Enjaymo works by blocking the complement cascade, a part of the immune system that drives the red blood cell damage marking CAD. The therapy rapidly halted hemolysis and led to a sustained recovery after treatments targeting antibody-producing B-cells had failed. B-cells are immune cells that produce antibodies, including those that drive CAD.
“Early recognition of [CAD] enables prompt initiation of complement blockade, potentially avoiding unnecessary exposure to [chemotherapy] or targeted B-cell therapies and reducing transfusion requirements,” researchers wrote.
The case study, “A diagnostic pitfall in cold agglutinin disease: KMT2D-mutated CAD-associated lymphoproliferative disorder with a CLL-like immunophenotype,” was published in Oxford Medical Case Reports.
A case of mistaken disease identity
CAD is caused by cold agglutinins, or self-targeting antibodies that bind to red blood cells at low temperatures. Such attacks activate the complement cascade, leading to hemolysis and disease symptoms.
The disease may be primary when associated with the abnormal but slow multiplication of a single B-cell in the bone marrow, and is also known as a CAD-associated lymphoproliferative disorder (CAD-LPD). Secondary CAD occurs as a complication stemming from other conditions.
CAD-LPD differs from B-cell-related blood cancers such as CLL, and distinguishing the conditions is critical because therapeutic strategies are distinct.
In the report, a team of researchers in Japan described the case of a woman initially diagnosed with and treated for CLL who was eventually diagnosed with CAD and successfully treated with Enjaymo. Administered directly into the bloodstream, Enjaymo is a complement-suppressor therapy approved to reduce red blood cell destruction in adults with CAD.
The woman, in her 50s, had experienced progressive fatigue and yellowing of the skin and whites of the eyes during colder seasons for about three years.
A physical examination detected enlargement of the spleen and lymph nodes, as well as cold-induced Raynaud’s phenomenon, a common CAD symptom in which extremities become cold, numb, and painful, and turn white or blue.

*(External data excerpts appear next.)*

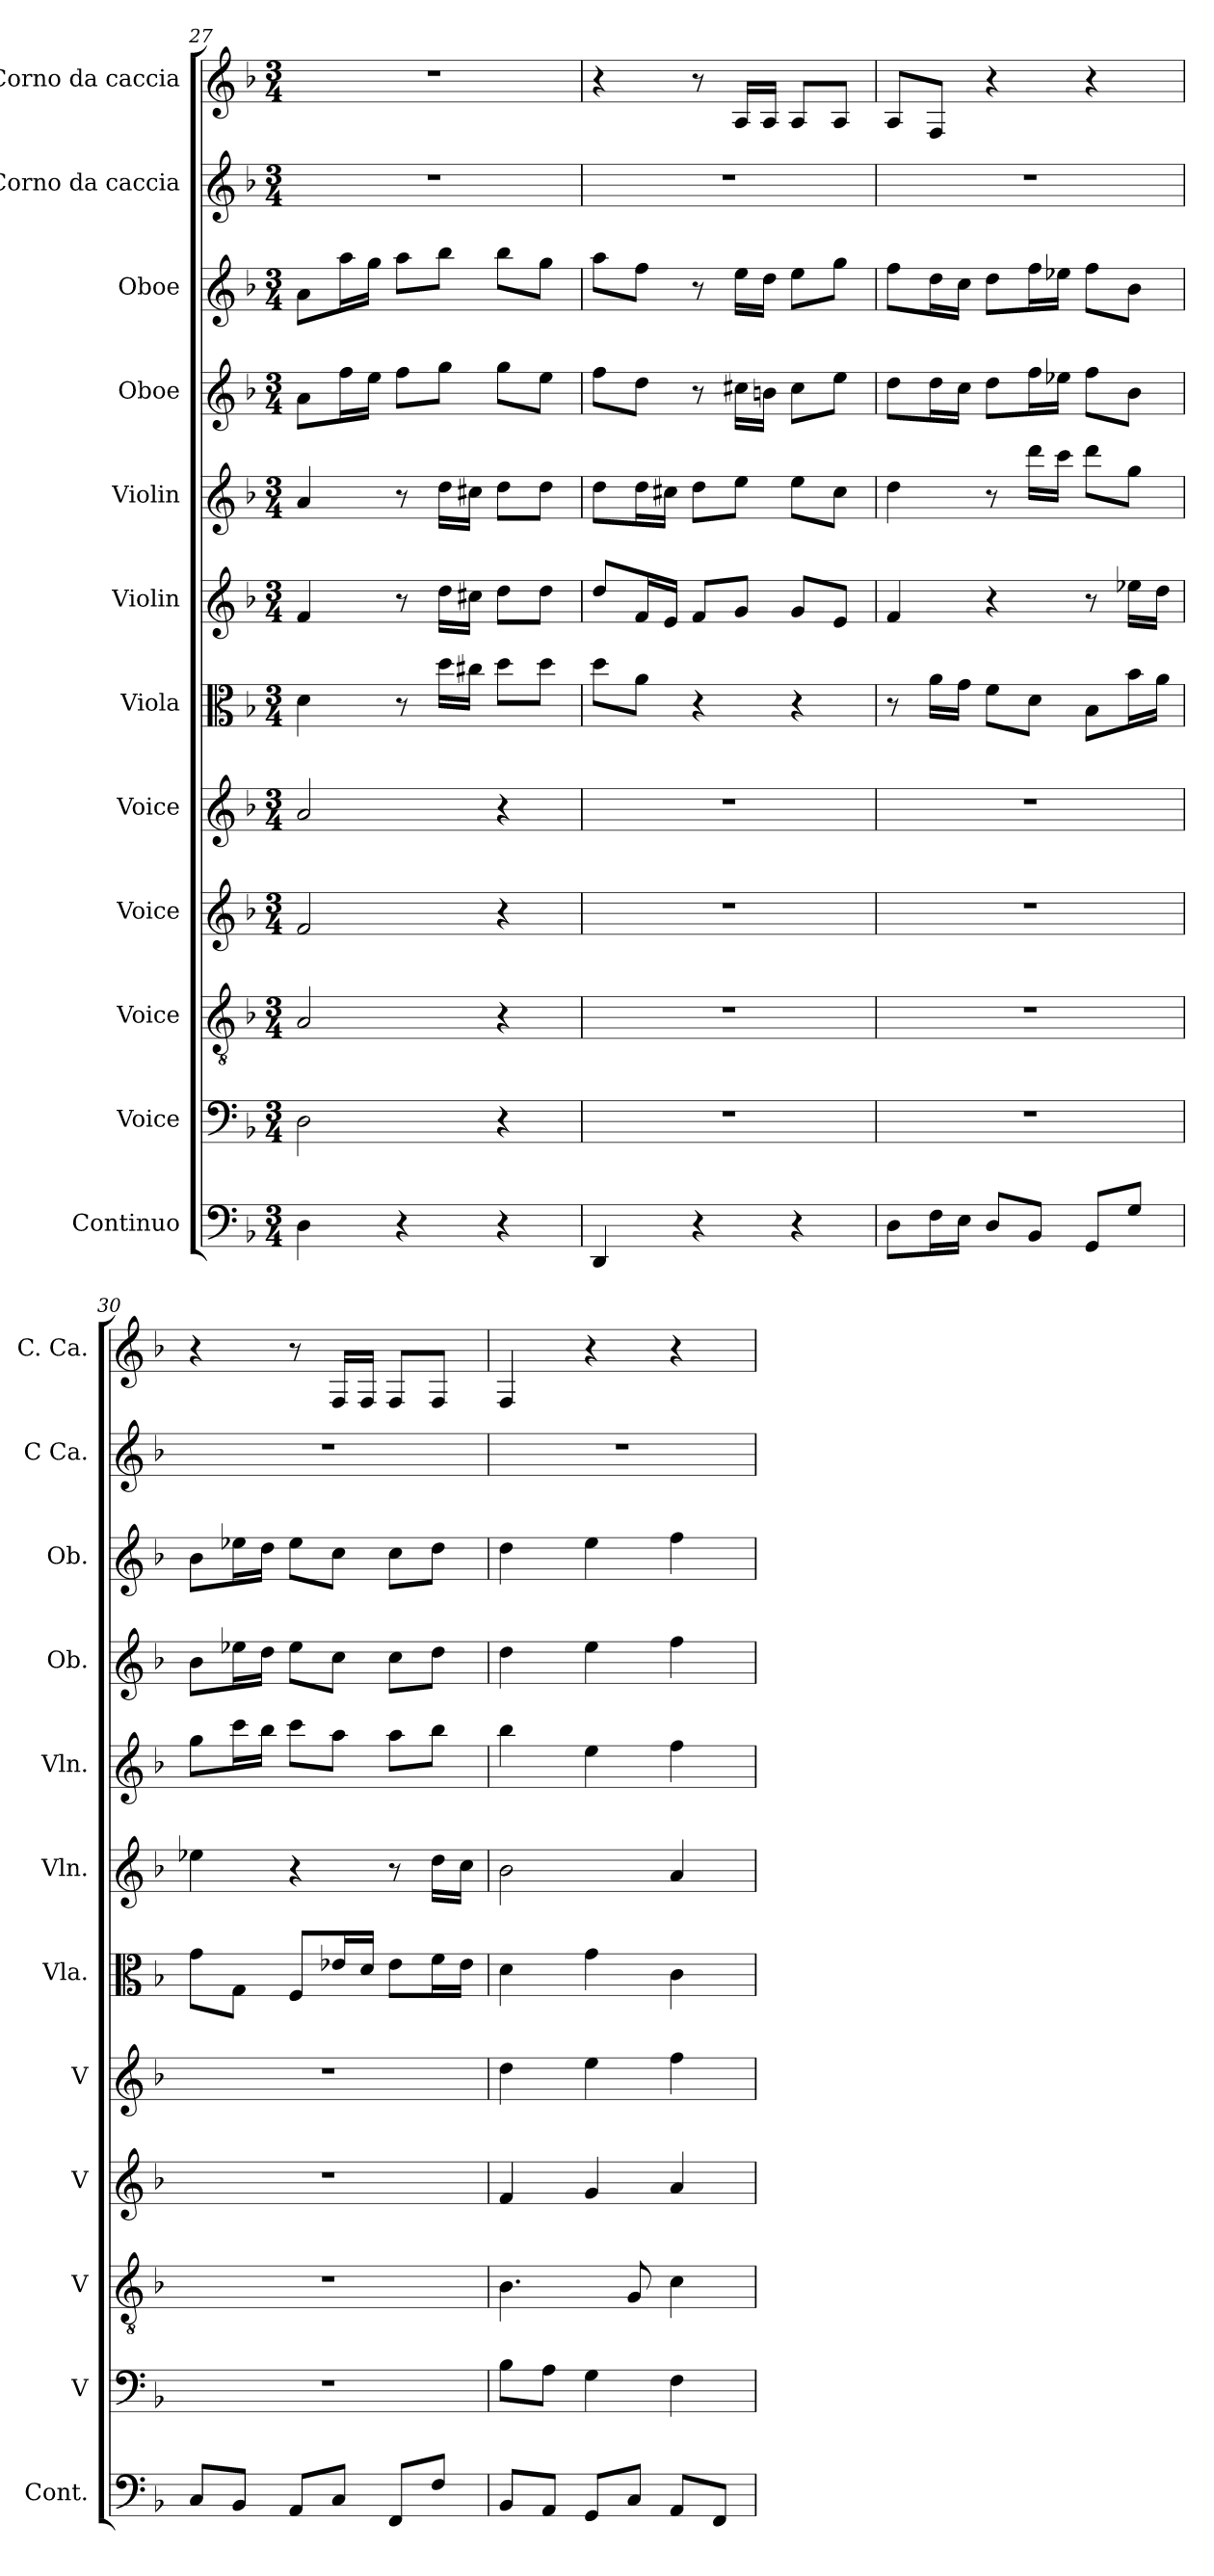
**kern	**kern	**kern	**kern	**kern	**kern	**kern	**kern	**kern	**kern	**kern	**kern
*part12	*part11	*part10	*part9	*part8	*part7	*part6	*part5	*part4	*part3	*part2	*part1
*staff12	*staff11	*staff10	*staff9	*staff8	*staff7	*staff6	*staff5	*staff4	*staff3	*staff2	*staff1
*I"Continuo	*I"Voice	*I"Voice	*I"Voice	*I"Voice	*I"Viola	*I"Violin	*I"Violin	*I"Oboe	*I"Oboe	*I"Corno da caccia	*I"Corno da caccia
*I'Cont.	*I'V	*I'V	*I'V	*I'V	*I'Vla.	*I'Vln.	*I'Vln.	*I'Ob.	*I'Ob.	*I'C Ca.	*I'C. Ca.
*clefF4	*clefF4	*clefGv2	*clefG2	*clefG2	*clefC3	*clefG2	*clefG2	*clefG2	*clefG2	*clefG2	*clefG2
*	*	*	*	*	*	*	*	*	*	*ITrd4c7	*ITrd4c7
*k[b-]	*k[b-]	*k[b-]	*k[b-]	*k[b-]	*k[b-]	*k[b-]	*k[b-]	*k[b-]	*k[b-]	*k[b-e-]	*k[b-e-]
*M3/4	*M3/4	*M3/4	*M3/4	*M3/4	*M3/4	*M3/4	*M3/4	*M3/4	*M3/4	*M3/4	*M3/4
=27	=27	=27	=27	=27	=27	=27	=27	=27	=27	=27	=27
4D	2D	2A	2f	2a	4d	4f	4a	8aL	8aL	2.r	2.r
.	.	.	.	.	.	.	.	16ffL	16aaL	.	.
.	.	.	.	.	.	.	.	16eeJJ	16ggJJ	.	.
4r	.	.	.	.	8r	8r	8r	8ffL	8aaL	.	.
.	.	.	.	.	16ddLL	16ddLL	16ddLL	8ggJ	8bb-J	.	.
.	.	.	.	.	16cc#XJJ	16cc#XJJ	16cc#XJJ	.	.	.	.
4r	4r	4r	4r	4r	8ddL	8ddL	8ddL	8ggL	8bb-L	.	.
.	.	.	.	.	8ddJ	8ddJ	8ddJ	8eeJ	8ggJ	.	.
=28	=28	=28	=28	=28	=28	=28	=28	=28	=28	=28	=28
4DD	2.r	2.r	2.r	2.r	8ddL	8ddL	8ddL	8ffL	8aaL	2.r	4r
.	.	.	.	.	8aJ	16fL	16ddL	8ddJ	8ffJ	.	.
.	.	.	.	.	.	16eJJ	16cc#XJJ	.	.	.	.
4r	.	.	.	.	4r	8fL	8ddL	8r	8r	.	8r
.	.	.	.	.	.	8gJ	8eeJ	16cc#XLL	16eeLL	.	16DLL
.	.	.	.	.	.	.	.	16bnJJ	16ddJJ	.	16DJJ
4r	.	.	.	.	4r	8gL	8eeL	8cc#L	8eeL	.	8DL
.	.	.	.	.	.	8eJ	8cc#J	8eeJ	8ggJ	.	8DJ
=29	=29	=29	=29	=29	=29	=29	=29	=29	=29	=29	=29
8DL	2.r	2.r	2.r	2.r	8r	4f	4dd	8ddL	8ffL	2.r	8DL
16FL	.	.	.	.	16aLL	.	.	16ddL	16ddL	.	8BB-J
16EJJ	.	.	.	.	16gJJ	.	.	16ccJJ	16ccJJ	.	.
8DL	.	.	.	.	8fL	4r	8r	8ddL	8ddL	.	4r
8BB-J	.	.	.	.	8dJ	.	16dddLL	16ffL	16ffL	.	.
.	.	.	.	.	.	.	16cccJJ	16ee-XJJ	16ee-XJJ	.	.
8GGL	.	.	.	.	8B-L	8r	8dddL	8ffL	8ffL	.	4r
8GJ	.	.	.	.	16b-L	16ee-XLL	8ggJ	8b-J	8b-J	.	.
.	.	.	.	.	16aJJ	16ddJJ	.	.	.	.	.
=30	=30	=30	=30	=30	=30	=30	=30	=30	=30	=30	=30
8CL	2.r	2.r	2.r	2.r	8gL	4ee-X	8ggL	8b-L	8b-L	2.r	4r
8BB-J	.	.	.	.	8GJ	.	16cccL	16ee-XL	16ee-XL	.	.
.	.	.	.	.	.	.	16bb-JJ	16ddJJ	16ddJJ	.	.
8AAL	.	.	.	.	8FL	4r	8cccL	8ee-L	8ee-L	.	8r
8CJ	.	.	.	.	16e-XL	.	8aaJ	8ccJ	8ccJ	.	16BB-LL
.	.	.	.	.	16dJJ	.	.	.	.	.	16BB-JJ
8FFL	.	.	.	.	8e-L	8r	8aaL	8ccL	8ccL	.	8BB-L
8FJ	.	.	.	.	16fL	16ddLL	8bb-J	8ddJ	8ddJ	.	8BB-J
.	.	.	.	.	16e-JJ	16ccJJ	.	.	.	.	.
=31	=31	=31	=31	=31	=31	=31	=31	=31	=31	=31	=31
8BB-L	8B-L	4.B-	4f	4dd	4d	2b-	4bb-	4dd	4dd	2.r	4BB-
8AAJ	8AJ	.	.	.	.	.	.	.	.	.	.
8GGL	4G	.	4g	4ee	4g	.	4ee	4ee	4ee	.	4r
8CJ	.	8G	.	.	.	.	.	.	.	.	.
8AAL	4F	4c	4a	4ff	4c	4a	4ff	4ff	4ff	.	4r
8FFJ	.	.	.	.	.	.	.	.	.	.	.
=	=	=	=	=	=	=	=	=	=	=	=
*-	*-	*-	*-	*-	*-	*-	*-	*-	*-	*-	*-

Blood tests showed low hemoglobin (the protein that carries oxygen in red blood cells), an elevated number of immature red blood cells, and high levels of lactate dehydrogenase and bilirubin — all signs of hemolysis.
The Coombs test, which detects antibodies and/or complement proteins bound to red blood cells, came back positive for the complement protein C3d, a hallmark of CAD. The woman also had high levels of cold agglutinins.
However, analysis of bone marrow revealed a small clonal B-cell population and molecular markers consistent with a CLL-like profile. Even though there were no other hallmarks of CLL, the woman was experiencing severe hemolysis that required frequent blood transfusions, prompting the doctors to start treatment with ibrutinib (sold as Imbruvica), which is approved for CLL.
The treatment failed to reduce hemolysis, as well as subsequent treatment with venetoclax (sold as Venclexta and Venclyxto) plus rituximab (sold as Rituxan and others, with biosimilars available) — a combination approved for CLL.
Genetic tests on bone marrow cells identified a mutation in the KMT2D gene, which is involved in B-cell growth and maturation. Mutations in this gene have been associated with CAD.
Based on these findings, the presence of complement-mediated hemolysis, and resistance to B-cell target therapies, “the diagnosis was revised to CAD-LPD,” the researchers wrote.
The woman was switched to Enjaymo, which gradually increased her hemoglobin levels and normalized levels of hemolysis markers, without adverse events. After one year, the woman remained stable on Enjaymo.
“This case illustrates a common diagnostic pitfall in CAD: minimal bone marrow involvement by a clonal B-cell population with a CLL-like [profile] can lead to misclassification as CLL,” the researchers wrote. It also “underscores the value of molecular profiling in guiding appropriate therapy.”